What to do: Please retype the data below in full.

Data extract:
+-------+
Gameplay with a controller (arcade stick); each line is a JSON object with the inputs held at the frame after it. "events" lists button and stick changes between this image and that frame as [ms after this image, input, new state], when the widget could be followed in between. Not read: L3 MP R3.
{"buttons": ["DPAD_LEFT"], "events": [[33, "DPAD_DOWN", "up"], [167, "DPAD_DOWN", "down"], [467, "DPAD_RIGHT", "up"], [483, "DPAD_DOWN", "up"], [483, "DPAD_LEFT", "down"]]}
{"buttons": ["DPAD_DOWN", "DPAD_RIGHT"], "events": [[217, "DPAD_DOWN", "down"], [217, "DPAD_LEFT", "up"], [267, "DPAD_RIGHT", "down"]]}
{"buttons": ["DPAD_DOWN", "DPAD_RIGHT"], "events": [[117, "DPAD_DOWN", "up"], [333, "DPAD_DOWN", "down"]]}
+-------+
Answer for the task:
Gameplay with a controller (arcade stick); each line is a JSON object with the inputs held at the frame after it. "events" lists button and stick changes between this image and that frame as [ms after this image, input, new state], when the widget could be followed in between. Not read: L3 MP R3.
{"buttons": ["DPAD_LEFT"], "events": [[33, "DPAD_DOWN", "up"], [167, "DPAD_DOWN", "down"], [467, "DPAD_RIGHT", "up"], [483, "DPAD_DOWN", "up"], [483, "DPAD_LEFT", "down"]]}
{"buttons": ["DPAD_DOWN", "DPAD_RIGHT"], "events": [[217, "DPAD_DOWN", "down"], [217, "DPAD_LEFT", "up"], [267, "DPAD_RIGHT", "down"]]}
{"buttons": ["DPAD_DOWN", "DPAD_RIGHT"], "events": [[117, "DPAD_DOWN", "up"], [333, "DPAD_DOWN", "down"]]}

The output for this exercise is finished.